Yes, Paulson’s Goldman Sachs – which didn’t even get bailed out – will get a $11.4 billion gift from the government. Congress is investigating.

Further, as colleague Iain Murray unveiled, “Jamie Dimon, the CEO of JP Morgan Chase, has agreed in principle to be Obama’s Treasury Secretary. Dimon worked hand-in-glove with Hank Paulson over the Bear Stearns bailout.”

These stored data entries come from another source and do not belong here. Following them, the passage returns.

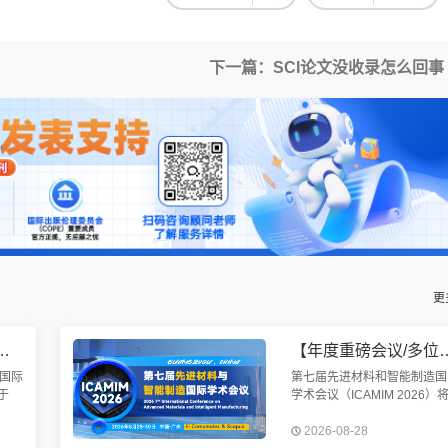
下一篇：SCI论文没收录怎么回事
更
均已检索】第九届机械工程与智能制造国际会议（WCMEIM 2026）
【年度重磅会议/多位院士报告/EI快检索】第七届先进材料与
国际
第七届先进材料和智能制造国
于
学术会议（ICAMIM 2026）
召
于2026年8月28-30日在中国
2026-08-28
智能
州召开。本次会议旨在加强世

So it appears Mr Spread-the-Wealth will continue Paulson’s legacy.

We’re hearing from a variety of sources that Jamie Dimon, the CEO of JP Morgan Chase, has agreed in principle to be Obama’s Treasury Secretary. Dimon worked hand-in-glove with Hank Paulson over the Bear Stearns bailout. The new boss, it appears, will be the same as the old boss.

Looks like the revolving door between Wall Street and the Treasury Department ain’t going to stop any time soon.

In a related note, the excellent Capital Research Center, which has done so much good explaining how leftist NGOs dictate public policy, has now turned its lights on Goldman Sachs.